Call marks 26th anniversary as it continues to break most important news in south county

Call continues to branch out with use of new technologies

The Calls logo is the town \caller.\

The Call’s logo is the town \”caller.\”

By Gloria Lloyd

Following another year of consistently breaking the most important news in south county, this week the Call celebrates 26 years since the publication of its first issue.

The Call now has a circulation ranging from 50,000 to 80,000 in a number of cities throughout south county, but it all began in Oakville: The first issue of the Oakville Call arrived in 13,000 mailboxes on Aug. 17, 1989.

Over the company’s decades in business, it has expanded to four weekly publications — the Oakville Call, Concord Call, SunCrest Call and Green Park Call — that are mailed to 50,000 homes and businesses in ZIP codes 63129, 63128, 63127, 63126 and part of 63123. Another 3,000 newspapers are distributed each week in stacks throughout south county and Columbia, Ill.

Unlike other newspapers in St. Louis and both online and print publications that have come and gone during the Call’s years in business, the Call is locally owned and operated by Oakville residents — publisher Debbie Baker and her husband, General Manager Bill Milligan.

With a focus on local government, the Call has broken several of the biggest stories in south county in its 26th year. Those stories include the financial crisis in the Mehlville School District and the record number of teachers who left the district this year, the opposition of Lindbergh Schools to UrbanStreet Group’s proposal for residential apartments at the former Crestwood Plaza site, the dispute between Lindbergh and its teachers over salaries, the total cost to the county for policing in Ferguson last year and multiple stories involving Mayor Mark Furrer and city government in Sunset Hills.

Over the last year, the Mehlville School District emphasized the importance of the Call’s coverage in conveying information about its operations to district residents.

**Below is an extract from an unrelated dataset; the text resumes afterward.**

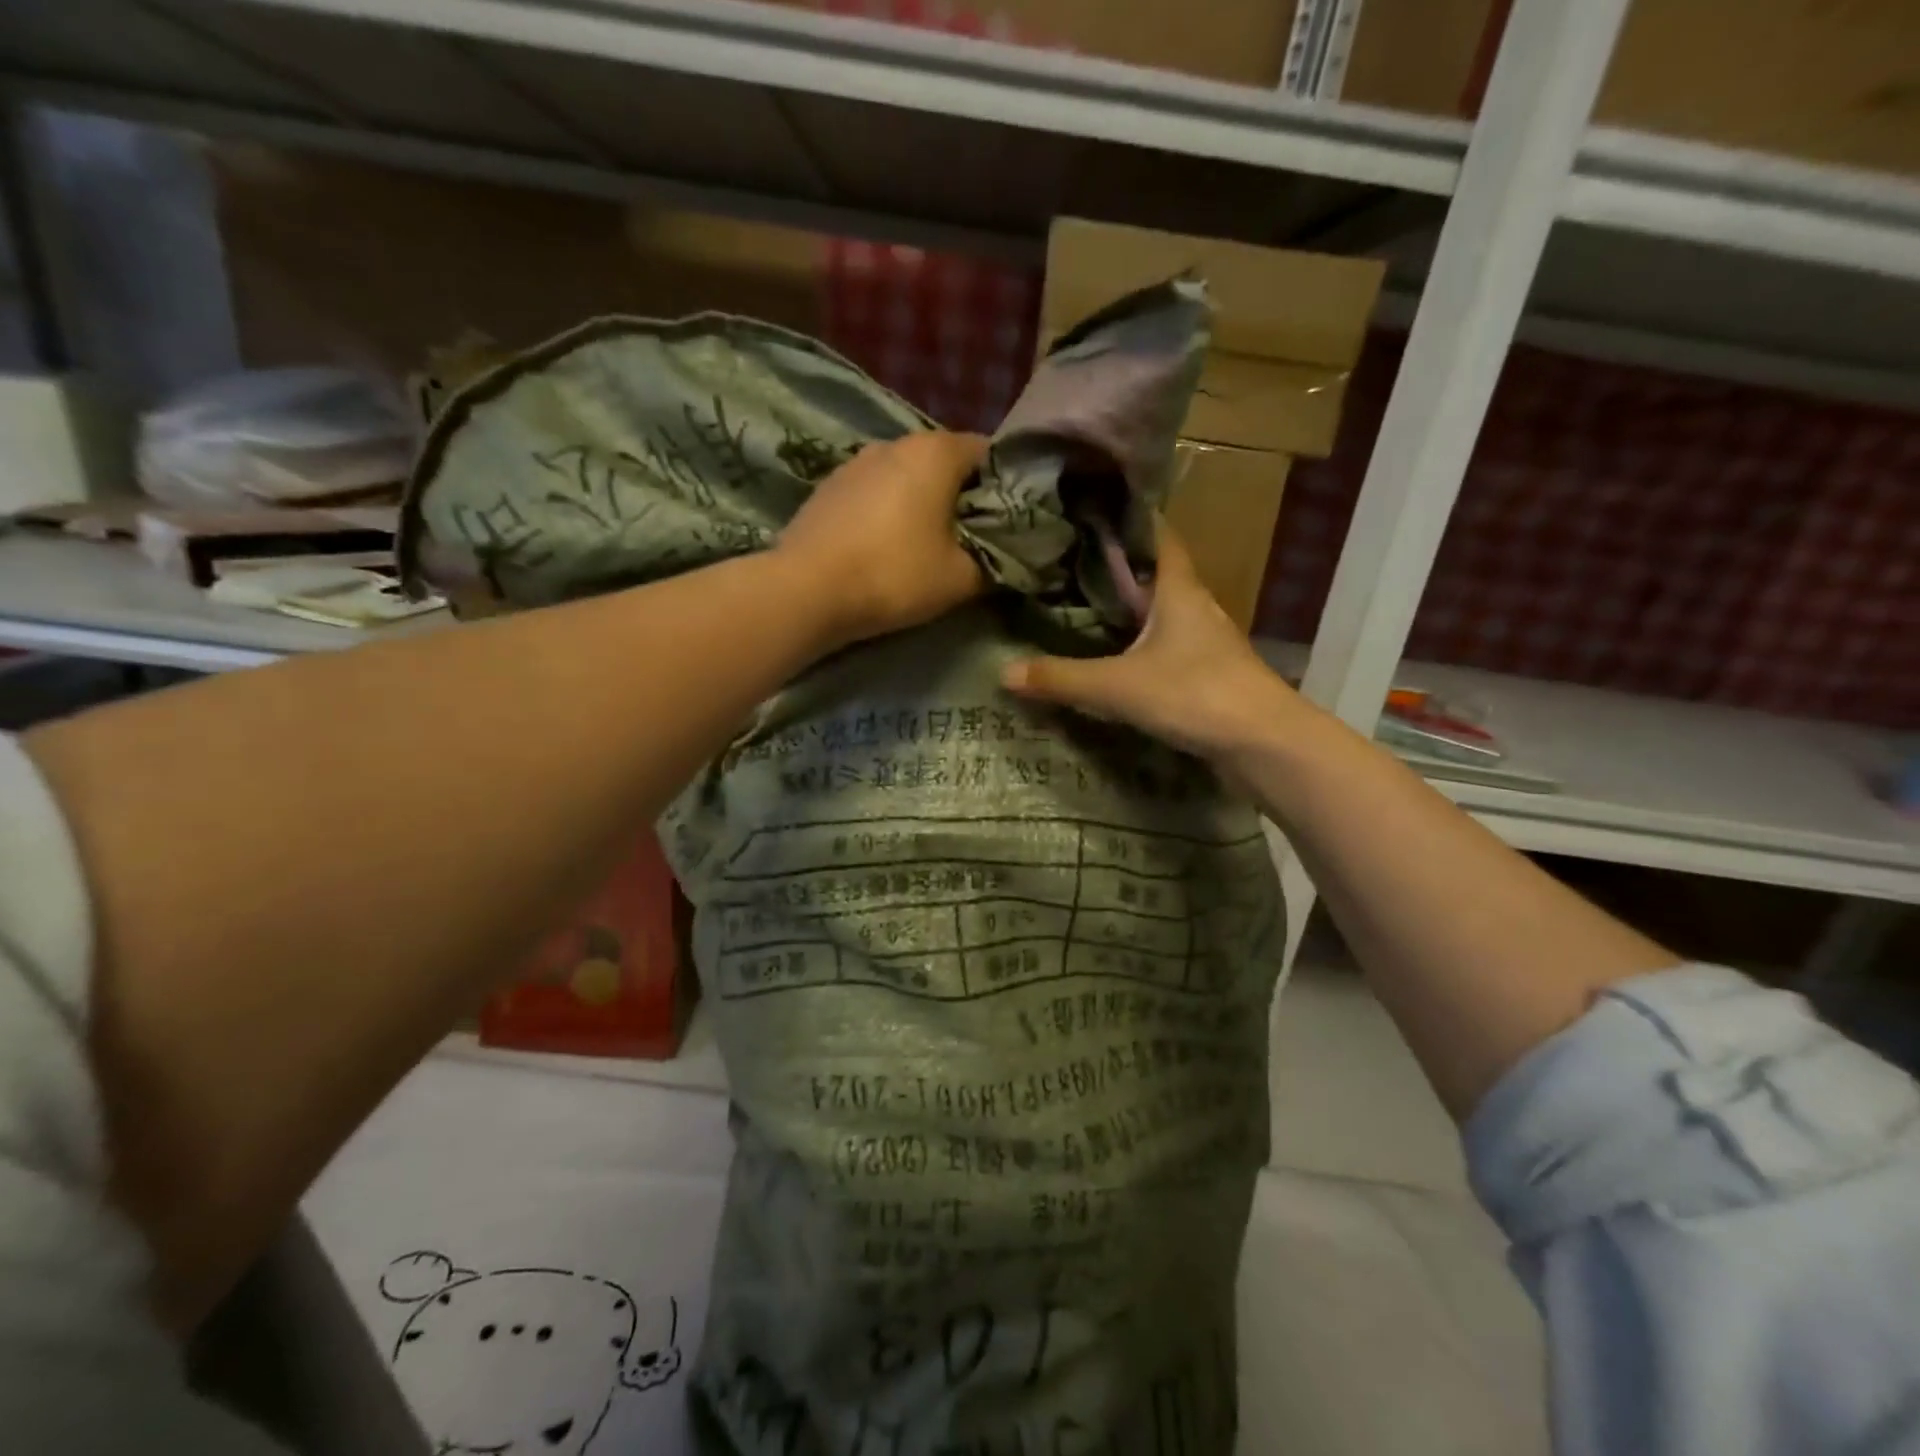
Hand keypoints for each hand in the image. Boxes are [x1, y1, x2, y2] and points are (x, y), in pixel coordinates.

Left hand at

During the development of the district’s strategic plan last fall, scientifically valid surveys with a 95-percent confidence interval found that 90 percent of frequent voters in the district get information from the Call and 86 percent get information from the district’s quarterly newsletter, the Messenger.

At a July 29 Finance Committee meeting, Chief Financial Officer Marshall Crutcher noted that the Call is the top way for the district to get financial information to the public aside from the less frequent Messenger and social media.

At interim Superintendent Norm Ridder’s last meeting in June, he talked about his weekly visits to the Call’s office for interviews with Staff Reporter Gloria Lloyd and Executive Editor Mike Anthony.

“First of all, I want to thank the Call for all the coverage that you’ve done in the year that I’ve been here, and I want to thank you for the articles that you’ve done as far as following up,” Ridder said. “… By the way, if you ever get a chance to visit the Call — that’s an experience. It’s a Rothian type of experience. It takes about a week to get the paper residue out of your sinuses.

“But anyway, I really appreciate the conversations that we’ve had and really both of you, especially Mike, has a real good sense and understanding of Mehlville, and I think we need to respect that in every way possible, so I just wanted to mention that,” Ridder said.

The Call has stayed consistent for more than a quarter of a century in its commitment to local government and news coverage, but it has also branched out using modern technologies, including this week’s debut of a new Instagram account, @callnewspapers, where readers can send in their photos. The Call’s Twitter account is @stlcall, and the Facebook page is Call Newspapers.

This year, the Call also debuted a new email newsletter, On Call. Readers can sign up for breaking news alerts and read web-exclusive articles through the newsletter by signing up at the Call’s website,


In the last year, the Call has won statewide awards for its website, advertising, reporting and editorials from the Missouri Press Foundation and the Missouri Advertising Managers’ Association, or MAMA.

The Call won first-place awards for Best Reporting on a Public Notice, for an article Lloyd wrote about the Mehlville School District, and took MAMA first-place honors for Best Regularly Scheduled Section and Best Full-Page Ad.

Anthony earned second-place honors for Best Coverage of Government and Best Columnist-Serious, and the staff received second place for Best Ad Content-Entire Publication. Staffers also earned third-place honors for the newspaper’s classified section and website, and honorable mention for Best News Story and Most Creative Use of Color in an Ad.